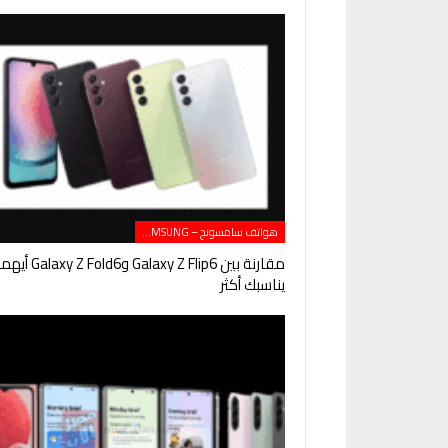
هواتف سامسونج – SAMSUNG
مقارنة بين Galaxy Z Flip6 وGalaxy Z Fold6 
يناسبك أكثر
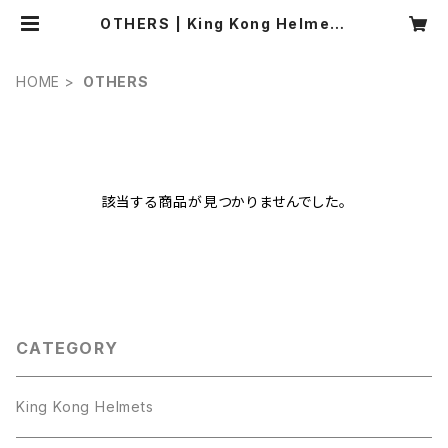
OTHERS | King Kong Helmets
WEB SHOP キングコングヘルメット
HOME
OTHERS
該当する商品が見つかりませんでした。
CATEGORY
King Kong Helmets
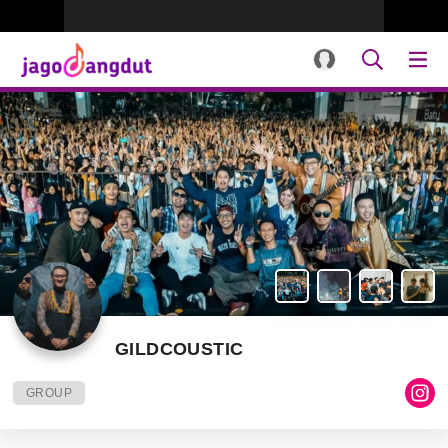
GILDCOUSTIC
GROUP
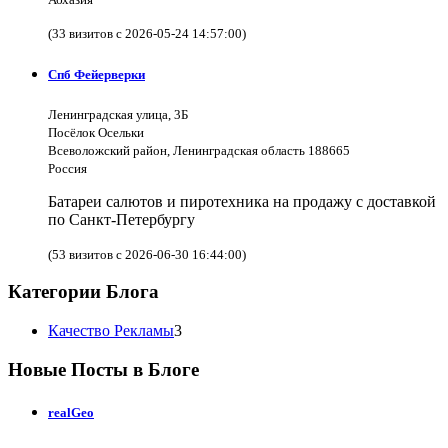
(33 визитов с 2026-05-24 14:57:00)
Спб Фейерверки
Ленинградская улица, 3Б
Посёлок Осельки
Всеволожский район, Ленинградская область 188665
Россия
Батареи салютов и пиротехника на продажу с доставкой
по Санкт-Петербургу
(53 визитов с 2026-06-30 16:44:00)
Категории Блога
Качество Рекламы
3
Новые Посты в Блоге
realGeo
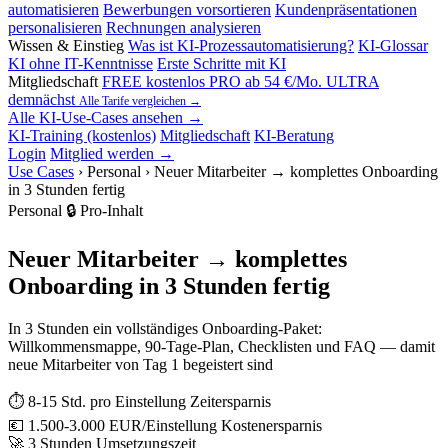
automatisieren
Bewerbungen vorsortieren
Kundenpräsentationen
personalisieren
Rechnungen analysieren
Wissen & Einstieg
Was ist KI-Prozessautomatisierung?
KI-Glossar
KI ohne IT-Kenntnisse
Erste Schritte mit KI
Mitgliedschaft
FREE
kostenlos
PRO
ab 54 €/Mo.
ULTRA
demnächst
Alle Tarife vergleichen →
Alle KI-Use-Cases ansehen →
KI-Training (kostenlos)
Mitgliedschaft
KI-Beratung
Login
Mitglied werden →
Use Cases
›
Personal
›
Neuer Mitarbeiter → komplettes Onboarding
in 3 Stunden fertig
Personal
🔒 Pro-Inhalt
Neuer Mitarbeiter → komplettes
Onboarding in 3 Stunden fertig
In 3 Stunden ein vollständiges Onboarding-Paket:
Willkommensmappe, 90-Tage-Plan, Checklisten und FAQ — damit
neue Mitarbeiter von Tag 1 begeistert sind
⏱
8-15 Std. pro Einstellung
Zeitersparnis
💶
1.500-3.000 EUR/Einstellung
Kostenersparnis
🚀
3 Stunden
Umsetzungszeit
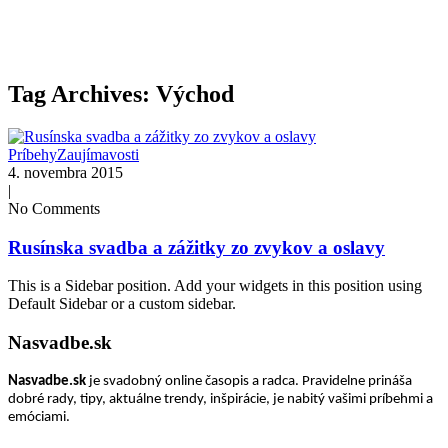
Tag Archives: Východ
Príbehy
Zaujímavosti
4. novembra 2015
|
No Comments
Rusínska svadba a zážitky zo zvykov a oslavy
This is a Sidebar position. Add your widgets in this position using
Default Sidebar or a custom sidebar.
Nasvadbe.sk
Nasvadbe.sk
je svadobný online časopis a radca. Pravidelne prináša
dobré rady, tipy, aktuálne trendy, inšpirácie, je nabitý vašimi príbehmi a
emóciami.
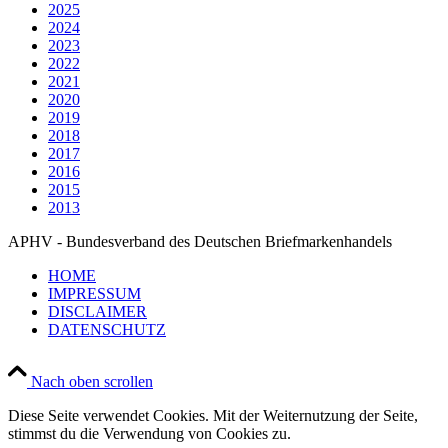
2025
2024
2023
2022
2021
2020
2019
2018
2017
2016
2015
2013
APHV - Bundesverband des Deutschen Briefmarkenhandels
HOME
IMPRESSUM
DISCLAIMER
DATENSCHUTZ
Nach oben scrollen
Diese Seite verwendet Cookies. Mit der Weiternutzung der Seite,
stimmst du die Verwendung von Cookies zu.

-------------------------

Required work:
Copy every line of text in the material without changing it, and leave the pictures out of your answer.

Task result:
هواتف سامسونج – SAMSUNG
مقارنة بين Galaxy Z Flip6 وGalaxy Z Fold6 
يناسبك أكثر
OTHERS | King Kong Helmets
WEB SHOP キングコングヘルメット
HOME
OTHERS
該当する商品が見つかりませんでした。
CATEGORY
King Kong Helmets
GILDCOUSTIC
GROUP
(33 визитов с 2026-05-24 14:57:00)
Спб Фейерверки
Ленинградская улица, 3Б
Посёлок Осельки
Всеволожский район, Ленинградская область 188665
Россия
Батареи салютов и пиротехника на продажу с доставкой
по Санкт-Петербургу
(53 визитов с 2026-06-30 16:44:00)
Категории Блога
Качество Рекламы
3
Новые Посты в Блоге
realGeo
automatisieren
Bewerbungen vorsortieren
Kundenpräsentationen
personalisieren
Rechnungen analysieren
Wissen & Einstieg
Was ist KI-Prozessautomatisierung?
KI-Glossar
KI ohne IT-Kenntnisse
Erste Schritte mit KI
Mitgliedschaft
FREE
kostenlos
PRO
ab 54 €/Mo.
ULTRA
demnächst
Alle Tarife vergleichen →
Alle KI-Use-Cases ansehen →
KI-Training (kostenlos)
Mitgliedschaft
KI-Beratung
Login
Mitglied werden →
Use Cases
›
Personal
›
Neuer Mitarbeiter → komplettes Onboarding
in 3 Stunden fertig
Personal
🔒 Pro-Inhalt
Neuer Mitarbeiter → komplettes
Onboarding in 3 Stunden fertig
In 3 Stunden ein vollständiges Onboarding-Paket:
Willkommensmappe, 90-Tage-Plan, Checklisten und FAQ — damit
neue Mitarbeiter von Tag 1 begeistert sind
⏱
8-15 Std. pro Einstellung
Zeitersparnis
💶
1.500-3.000 EUR/Einstellung
Kostenersparnis
🚀
3 Stunden
Umsetzungszeit
Tag Archives: Východ
Príbehy
Zaujímavosti
4. novembra 2015
|
No Comments
Rusínska svadba a zážitky zo zvykov a oslavy
This is a Sidebar position. Add your widgets in this position using
Default Sidebar or a custom sidebar.
Nasvadbe.sk
Nasvadbe.sk
je svadobný online časopis a radca. Pravidelne prináša
dobré rady, tipy, aktuálne trendy, inšpirácie, je nabitý vašimi príbehmi a
emóciami.
2025
2024
2023
2022
2021
2020
2019
2018
2017
2016
2015
2013
APHV - Bundesverband des Deutschen Briefmarkenhandels
HOME
IMPRESSUM
DISCLAIMER
DATENSCHUTZ
Nach oben scrollen
Diese Seite verwendet Cookies. Mit der Weiternutzung der Seite,
stimmst du die Verwendung von Cookies zu.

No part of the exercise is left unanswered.